(Data provided Opens)

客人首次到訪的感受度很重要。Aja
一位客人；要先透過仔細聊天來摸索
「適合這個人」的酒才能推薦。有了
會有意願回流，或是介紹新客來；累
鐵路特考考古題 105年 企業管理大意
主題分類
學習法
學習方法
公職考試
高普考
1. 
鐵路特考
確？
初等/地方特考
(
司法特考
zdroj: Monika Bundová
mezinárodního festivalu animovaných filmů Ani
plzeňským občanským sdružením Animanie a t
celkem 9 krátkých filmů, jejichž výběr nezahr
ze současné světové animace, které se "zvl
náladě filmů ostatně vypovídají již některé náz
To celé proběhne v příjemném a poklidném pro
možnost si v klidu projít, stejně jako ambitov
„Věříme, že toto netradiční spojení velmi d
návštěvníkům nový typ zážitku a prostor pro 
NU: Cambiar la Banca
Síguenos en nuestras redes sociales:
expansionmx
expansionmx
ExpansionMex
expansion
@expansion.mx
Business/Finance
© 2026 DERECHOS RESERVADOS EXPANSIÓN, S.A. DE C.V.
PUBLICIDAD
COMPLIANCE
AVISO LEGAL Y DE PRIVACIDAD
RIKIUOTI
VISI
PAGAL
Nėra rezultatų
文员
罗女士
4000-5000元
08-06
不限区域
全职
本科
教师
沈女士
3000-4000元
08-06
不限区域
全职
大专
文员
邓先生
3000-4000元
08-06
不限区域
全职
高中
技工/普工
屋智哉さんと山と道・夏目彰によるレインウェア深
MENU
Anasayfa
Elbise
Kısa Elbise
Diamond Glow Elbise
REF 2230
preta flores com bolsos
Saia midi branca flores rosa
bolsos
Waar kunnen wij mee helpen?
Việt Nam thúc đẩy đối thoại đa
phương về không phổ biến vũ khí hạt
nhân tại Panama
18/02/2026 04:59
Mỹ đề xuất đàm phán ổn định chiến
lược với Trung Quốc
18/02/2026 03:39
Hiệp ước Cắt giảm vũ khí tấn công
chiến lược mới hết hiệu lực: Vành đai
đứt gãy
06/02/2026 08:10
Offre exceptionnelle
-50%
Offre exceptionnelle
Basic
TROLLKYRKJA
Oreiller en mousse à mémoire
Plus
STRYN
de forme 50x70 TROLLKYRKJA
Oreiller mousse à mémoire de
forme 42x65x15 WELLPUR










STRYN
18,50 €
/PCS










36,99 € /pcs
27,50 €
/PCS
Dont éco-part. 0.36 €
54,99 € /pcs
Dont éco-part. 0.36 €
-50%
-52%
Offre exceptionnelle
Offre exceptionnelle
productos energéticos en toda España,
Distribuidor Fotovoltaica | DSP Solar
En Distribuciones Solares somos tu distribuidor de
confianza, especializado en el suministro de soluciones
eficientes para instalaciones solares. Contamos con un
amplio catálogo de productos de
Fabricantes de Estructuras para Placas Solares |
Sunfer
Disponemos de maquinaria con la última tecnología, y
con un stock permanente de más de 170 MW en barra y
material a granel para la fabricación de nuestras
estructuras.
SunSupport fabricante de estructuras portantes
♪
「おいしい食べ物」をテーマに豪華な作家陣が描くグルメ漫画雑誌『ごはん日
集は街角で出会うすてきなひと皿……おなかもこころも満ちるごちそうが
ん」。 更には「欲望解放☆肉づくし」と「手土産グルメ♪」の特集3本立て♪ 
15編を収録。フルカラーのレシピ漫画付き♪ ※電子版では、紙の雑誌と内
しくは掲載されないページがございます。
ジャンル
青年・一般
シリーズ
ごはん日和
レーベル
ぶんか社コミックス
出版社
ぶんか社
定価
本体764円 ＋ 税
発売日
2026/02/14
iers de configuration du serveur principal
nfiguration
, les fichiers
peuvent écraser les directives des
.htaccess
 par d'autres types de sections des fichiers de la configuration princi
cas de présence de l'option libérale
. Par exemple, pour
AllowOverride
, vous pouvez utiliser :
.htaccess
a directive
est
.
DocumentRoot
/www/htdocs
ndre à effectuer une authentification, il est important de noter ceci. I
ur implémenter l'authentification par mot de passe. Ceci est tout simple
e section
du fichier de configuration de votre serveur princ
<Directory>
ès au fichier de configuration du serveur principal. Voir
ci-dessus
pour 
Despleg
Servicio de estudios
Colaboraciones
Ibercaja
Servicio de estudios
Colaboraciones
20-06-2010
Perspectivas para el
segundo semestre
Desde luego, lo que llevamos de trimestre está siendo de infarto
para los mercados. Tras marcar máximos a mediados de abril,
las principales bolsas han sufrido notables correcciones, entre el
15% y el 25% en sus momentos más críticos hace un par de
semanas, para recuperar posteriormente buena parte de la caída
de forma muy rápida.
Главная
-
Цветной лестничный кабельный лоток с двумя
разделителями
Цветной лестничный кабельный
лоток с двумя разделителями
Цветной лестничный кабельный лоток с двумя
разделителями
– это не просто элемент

(Data provided Closes)

§ Problem details
In the data above, find the line that contains "Kısa Elbise", then reproduce exactly every line from the first line through that line.

§ Output below
客人首次到訪的感受度很重要。Aja
一位客人；要先透過仔細聊天來摸索
「適合這個人」的酒才能推薦。有了
會有意願回流，或是介紹新客來；累
鐵路特考考古題 105年 企業管理大意
主題分類
學習法
學習方法
公職考試
高普考
1. 
鐵路特考
確？
初等/地方特考
(
司法特考
zdroj: Monika Bundová
mezinárodního festivalu animovaných filmů Ani
plzeňským občanským sdružením Animanie a t
celkem 9 krátkých filmů, jejichž výběr nezahr
ze současné světové animace, které se "zvl
náladě filmů ostatně vypovídají již některé náz
To celé proběhne v příjemném a poklidném pro
možnost si v klidu projít, stejně jako ambitov
„Věříme, že toto netradiční spojení velmi d
návštěvníkům nový typ zážitku a prostor pro 
NU: Cambiar la Banca
Síguenos en nuestras redes sociales:
expansionmx
expansionmx
ExpansionMex
expansion
@expansion.mx
Business/Finance
© 2026 DERECHOS RESERVADOS EXPANSIÓN, S.A. DE C.V.
PUBLICIDAD
COMPLIANCE
AVISO LEGAL Y DE PRIVACIDAD
RIKIUOTI
VISI
PAGAL
Nėra rezultatų
文员
罗女士
4000-5000元
08-06
不限区域
全职
本科
教师
沈女士
3000-4000元
08-06
不限区域
全职
大专
文员
邓先生
3000-4000元
08-06
不限区域
全职
高中
技工/普工
屋智哉さんと山と道・夏目彰によるレインウェア深
MENU
Anasayfa
Elbise
Kısa Elbise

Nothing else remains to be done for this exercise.